What you are asked to do: From the line that contains "371010 | Investment" to the last line of the records below, copy everything exactly, both ends included.

Provided records:
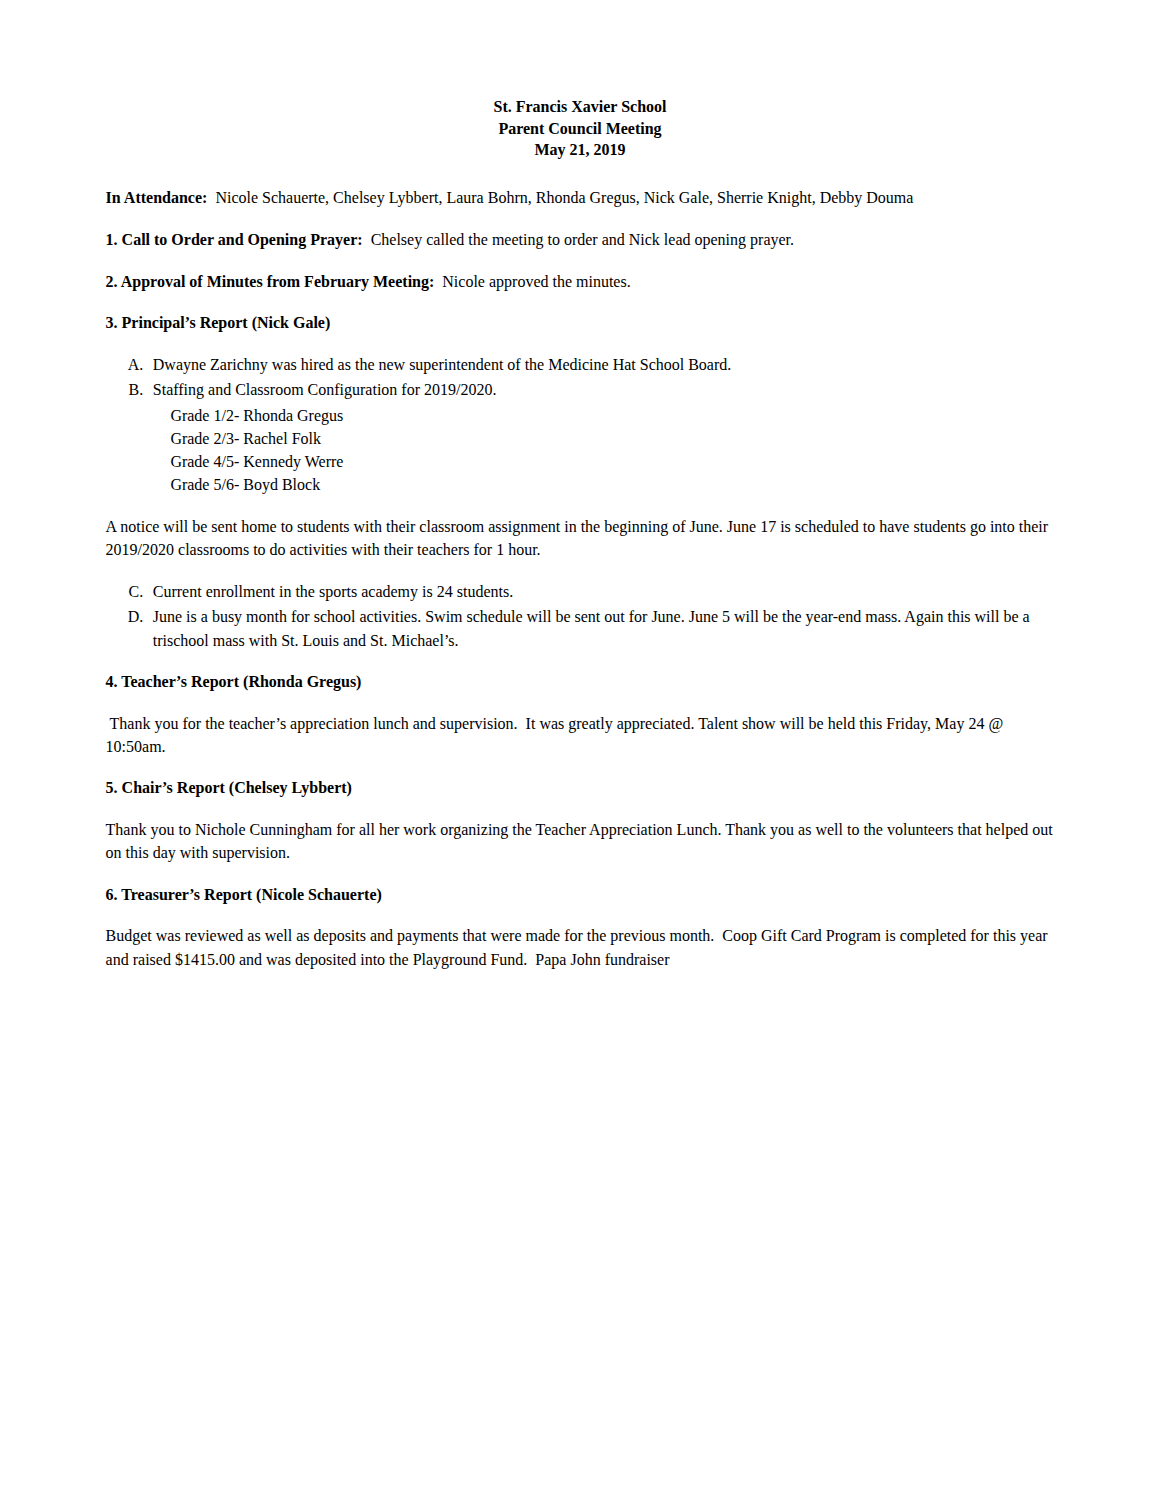St. Francis Xavier School
Parent Council Meeting
May 21, 2019
In Attendance: Nicole Schauerte, Chelsey Lybbert, Laura Bohrn, Rhonda Gregus, Nick Gale, Sherrie Knight, Debby Douma
1. Call to Order and Opening Prayer: Chelsey called the meeting to order and Nick lead opening prayer.
2. Approval of Minutes from February Meeting: Nicole approved the minutes.
3. Principal’s Report (Nick Gale)
Dwayne Zarichny was hired as the new superintendent of the Medicine Hat School Board.
Staffing and Classroom Configuration for 2019/2020.
Grade 1/2- Rhonda Gregus
Grade 2/3- Rachel Folk
Grade 4/5- Kennedy Werre
Grade 5/6- Boyd Block
A notice will be sent home to students with their classroom assignment in the beginning of June. June 17 is scheduled to have students go into their 2019/2020 classrooms to do activities with their teachers for 1 hour.
Current enrollment in the sports academy is 24 students.
June is a busy month for school activities. Swim schedule will be sent out for June. June 5 will be the year-end mass. Again this will be a trischool mass with St. Louis and St. Michael’s.
4. Teacher’s Report (Rhonda Gregus)
Thank you for the teacher’s appreciation lunch and supervision. It was greatly appreciated. Talent show will be held this Friday, May 24 @ 10:50am.
5. Chair’s Report (Chelsey Lybbert)
Thank you to Nichole Cunningham for all her work organizing the Teacher Appreciation Lunch. Thank you as well to the volunteers that helped out on this day with supervision.
6. Treasurer’s Report (Nicole Schauerte)
Budget was reviewed as well as deposits and payments that were made for the previous month. Coop Gift Card Program is completed for this year and raised $1415.00 and was deposited into the Playground Fund. Papa John fundraiser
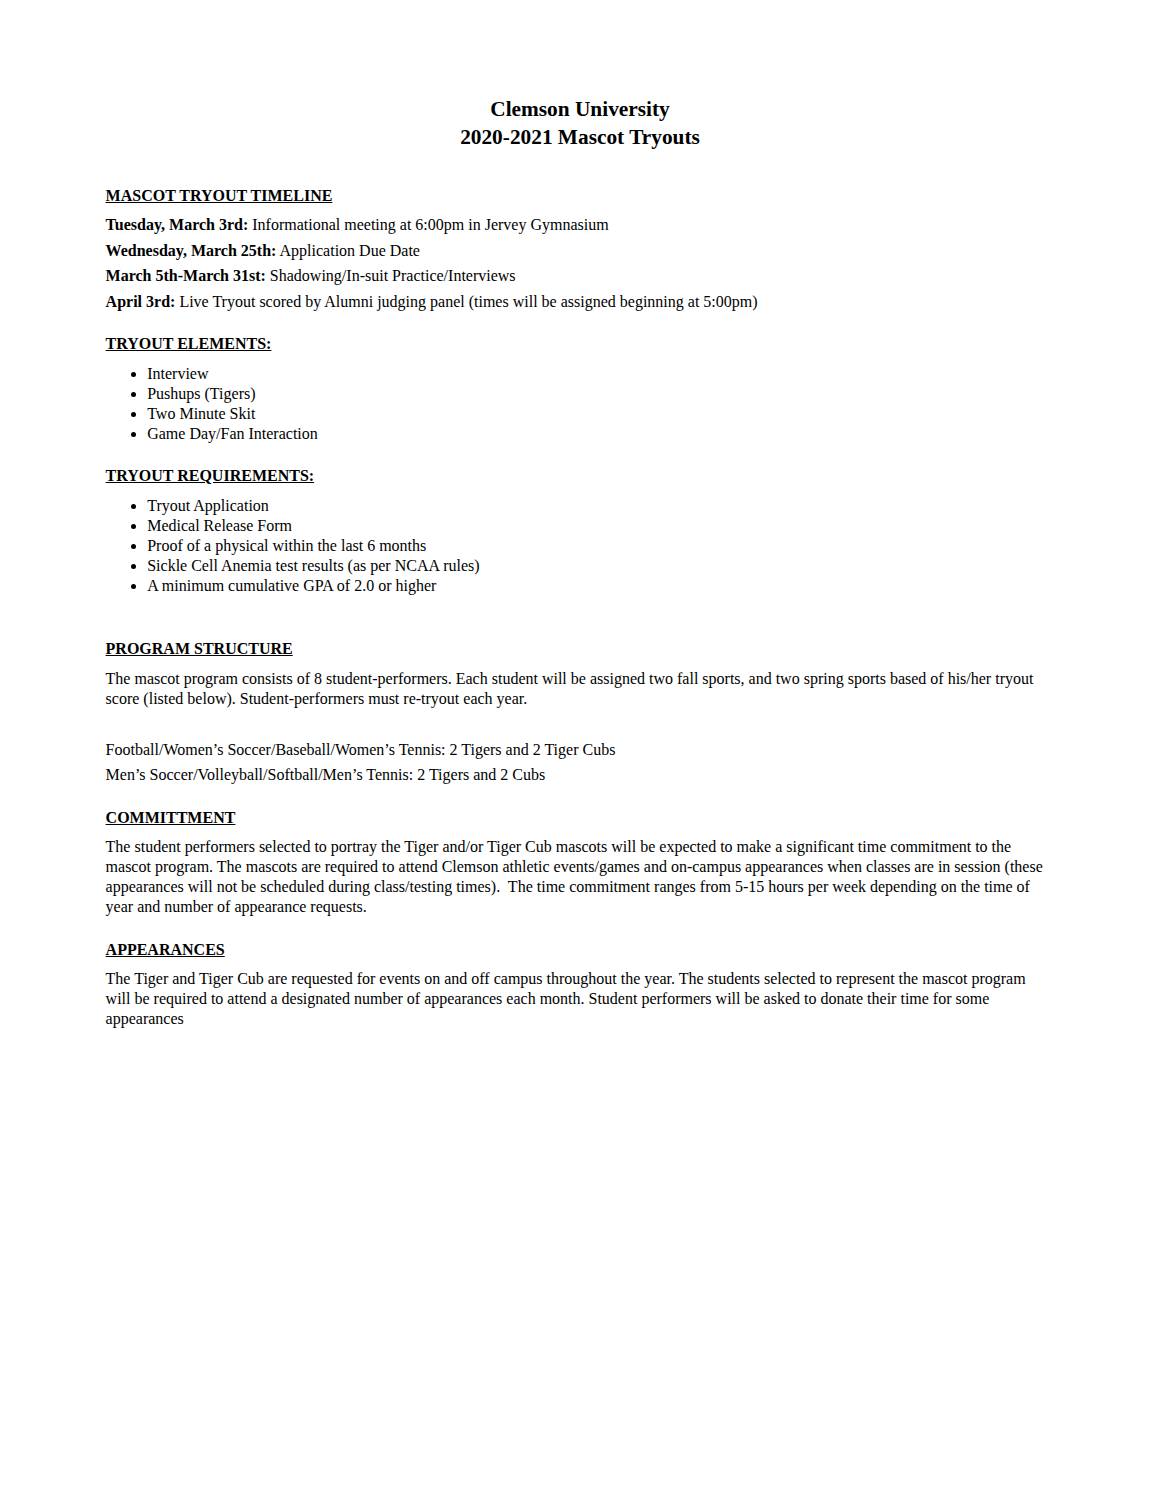Clemson University
2020-2021 Mascot Tryouts
MASCOT TRYOUT TIMELINE
Tuesday, March 3rd: Informational meeting at 6:00pm in Jervey Gymnasium
Wednesday, March 25th: Application Due Date
March 5th-March 31st: Shadowing/In-suit Practice/Interviews
April 3rd: Live Tryout scored by Alumni judging panel (times will be assigned beginning at 5:00pm)
TRYOUT ELEMENTS:
Interview
Pushups (Tigers)
Two Minute Skit
Game Day/Fan Interaction
TRYOUT REQUIREMENTS:
Tryout Application
Medical Release Form
Proof of a physical within the last 6 months
Sickle Cell Anemia test results (as per NCAA rules)
A minimum cumulative GPA of 2.0 or higher
PROGRAM STRUCTURE
The mascot program consists of 8 student-performers. Each student will be assigned two fall sports, and two spring sports based of his/her tryout score (listed below). Student-performers must re-tryout each year.
Football/Women’s Soccer/Baseball/Women’s Tennis: 2 Tigers and 2 Tiger Cubs
Men’s Soccer/Volleyball/Softball/Men’s Tennis: 2 Tigers and 2 Cubs
COMMITTMENT
The student performers selected to portray the Tiger and/or Tiger Cub mascots will be expected to make a significant time commitment to the mascot program. The mascots are required to attend Clemson athletic events/games and on-campus appearances when classes are in session (these appearances will not be scheduled during class/testing times). The time commitment ranges from 5-15 hours per week depending on the time of year and number of appearance requests.
APPEARANCES
The Tiger and Tiger Cub are requested for events on and off campus throughout the year. The students selected to represent the mascot program will be required to attend a designated number of appearances each month. Student performers will be asked to donate their time for some appearances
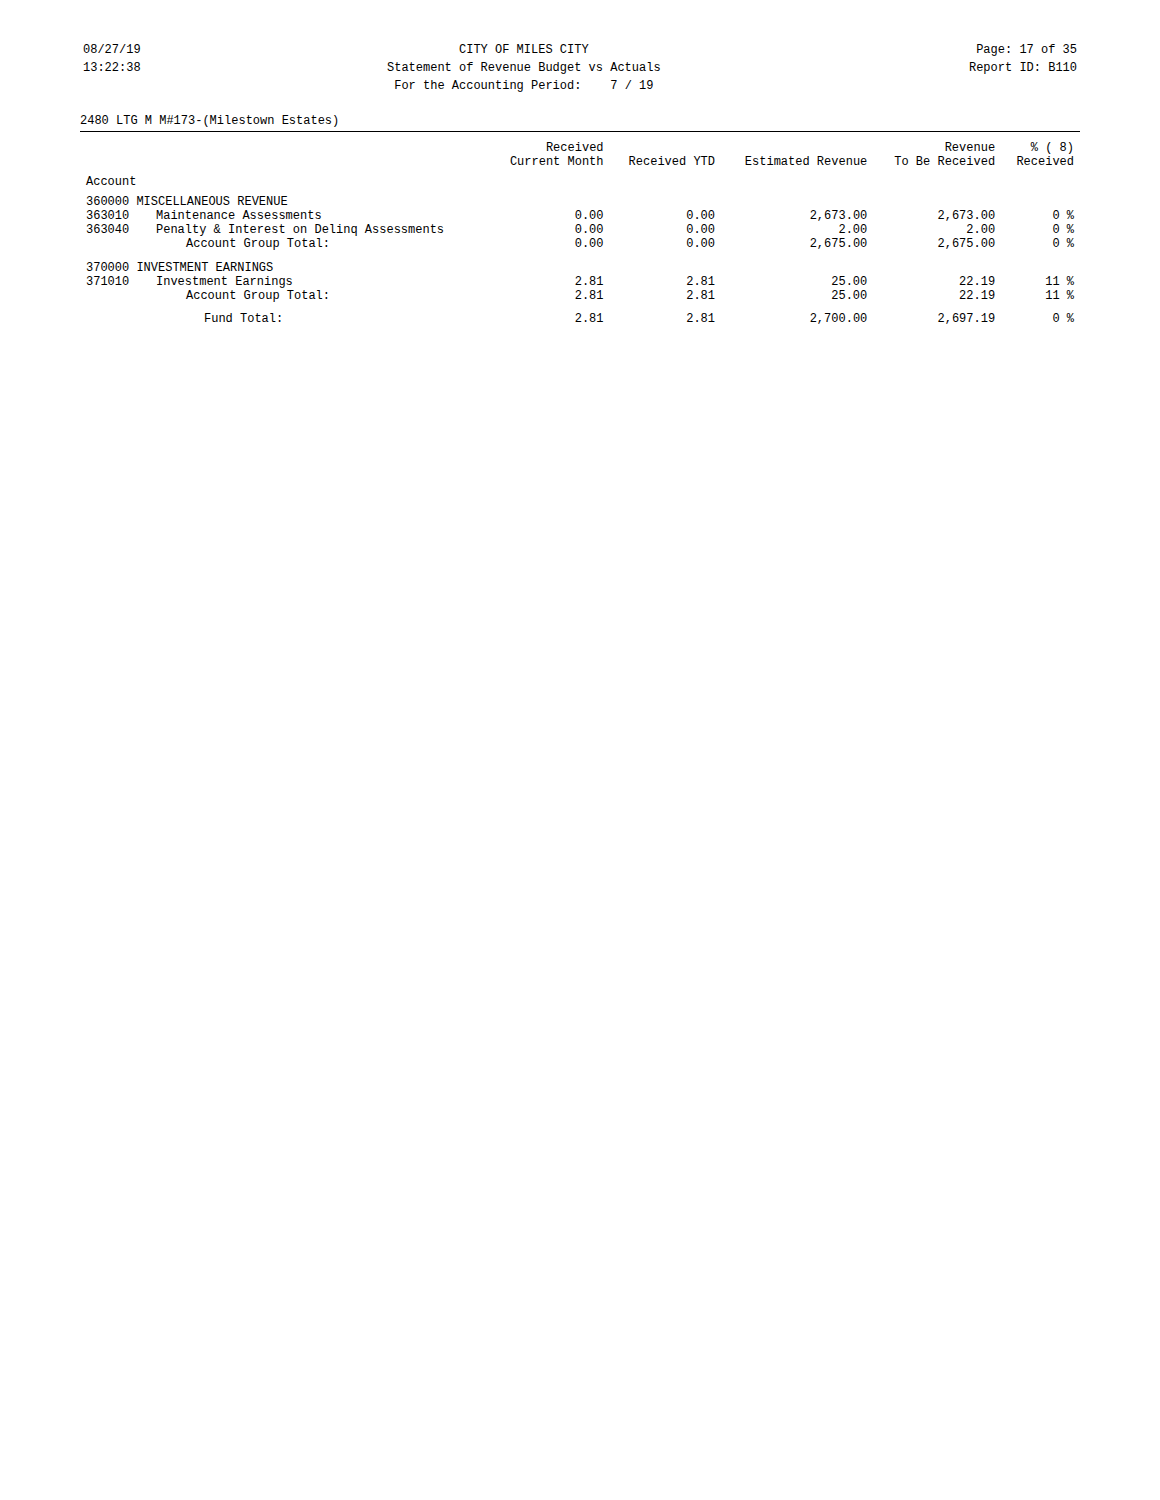| 08/27/19 | CITY OF MILES CITY | Page: 17 of 35 |
| 13:22:38 | Statement of Revenue Budget vs Actuals | Report ID: B110 |
| | For the Accounting Period: 7 / 19 | |
2480 LTG M M#173-(Milestown Estates)
| | Received Current Month | Received YTD | Estimated Revenue | Revenue To Be Received | % ( 8) Received |
| --- | --- | --- | --- | --- | --- |
| Account | | | | | |
| 360000 MISCELLANEOUS REVENUE | | | | | |
| 363010 | Maintenance Assessments | 0.00 | 0.00 | 2,673.00 | 2,673.00 | 0 % |
| 363040 | Penalty & Interest on Delinq Assessments | 0.00 | 0.00 | 2.00 | 2.00 | 0 % |
| | Account Group Total: | 0.00 | 0.00 | 2,675.00 | 2,675.00 | 0 % |
| 370000 INVESTMENT EARNINGS | | | | | |
| 371010 | Investment Earnings | 2.81 | 2.81 | 25.00 | 22.19 | 11 % |
| | Account Group Total: | 2.81 | 2.81 | 25.00 | 22.19 | 11 % |
| | Fund Total: | 2.81 | 2.81 | 2,700.00 | 2,697.19 | 0 % |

Task solution:
| 371010 | Investment Earnings | 2.81 | 2.81 | 25.00 | 22.19 | 11 % |
| | Account Group Total: | 2.81 | 2.81 | 25.00 | 22.19 | 11 % |
| | Fund Total: | 2.81 | 2.81 | 2,700.00 | 2,697.19 | 0 % |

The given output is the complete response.